Note that the model is a simplification of reality in many ways:

  • All hospitalizations are assumed to occur immediately after the infectious period.
  • Individuals who are recovering in home or hospital are assumed to be completely isolated.
  • Hospitalization duration is assumed to be the same for regular ward, ICU, and fatalities.
  • Icu capacity is just a visual indicator, exceeding capacity has no effect on fatalities.
  • All fatalities are assumed to come from hospitals. In reality, many fatalities come from nursing homes, which means that this model overestimates hospitalization and ICU counts. Note that the model does not necessarily underestimate fatalities; the fatality rate can be adjusted to take into account all deaths, regardless of where they occur.

Attribution

Corosim is a fork of Gabriel Goh’s Epidemic Calculator.

Source code available on GitHub.

Key differences between Corosim and Epidemic Calculator:

  • Historical estimates. The original Epidemic Calculator initiates the simulation from a theoretical ”day zero”. Corosim initiates the simulation from the latest historical estimate. Estimates are were updated daily.
  • Corosim is tailored to the current situation in Finland. In addition to Finnish historical data, all the parameter default values have been chosen based on latest scientific research (as of 2020/05), and specific to Finland when applicable. For example, the most crucial parameter in this model is R. It’s constantly changing and it’s specific to the population which you are trying to model (meaning, the R for Italy will be different than the R for Finland).
  • User-facing states are different (e.g. infected vs. infectious). The old Epidemic Calculator is a great educational tool about the progression of epidemics in general, but our focus was on practical real-world questions related to this epidemic right now.

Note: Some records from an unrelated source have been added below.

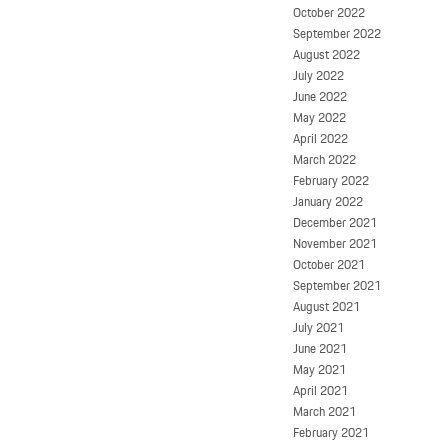
October 2022
September 2022
August 2022
July 2022
June 2022
May 2022
April 2022
March 2022
February 2022
January 2022
December 2021
November 2021
October 2021
September 2021
August 2021
July 2021
June 2021
May 2021
April 2021
March 2021
February 2021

The states we have chosen to visualize are relevant for practical questions, such as ”how many people are infected” or ”do we have enough health care capacity”.
  • Multiple action markers. The old Epidemic Calculator only has a single action marker, labeled ”intervention” and it can only reduce the transmission of the virus, not increase it. What if you wanted to model the effect of stopping an intervention? How about modelling multiple policy changes? You can do those things with Corosim. Action markers can be added, deleted, dragged, renamed, and their effect on disease transmission can be tuned.
  • Scenario outcome summary. The old Epidemic Calculator does not have an easy way summarize an outcome. If you want to compare two different strategies, you need to manually zoom out and eyeball the peak, fatalities, etc. Corosim provides a scenario outcome summary of the most crucial metrics.
  • Small changes to the model itself: hospitalizations go to hospital without delay and fatalities are affected by the same hospitalization time as recovering patients. These simplifications were motivated by a desire to make the parameterization easier to communicate to the end user. For example, in the original Epidemic Calculator there is a parameter labelled ”Length of hospital stay”, but it actually affects only those patients who eventually survive, not those who eventually die. It would have been difficult to convey the meaning of this parameter to end users, if we would have maintained it as it were. We noticed similar issues with parameters ”Time to hospitalization” and ”Case fatality rate”. In the original Epidemic Calculator, case fatality rate actually affects the hospitalization rate, but this effect is hidden from the end user.
  • Various design and UX improvements (real dates, more tooltips, reduced clutter, etc.)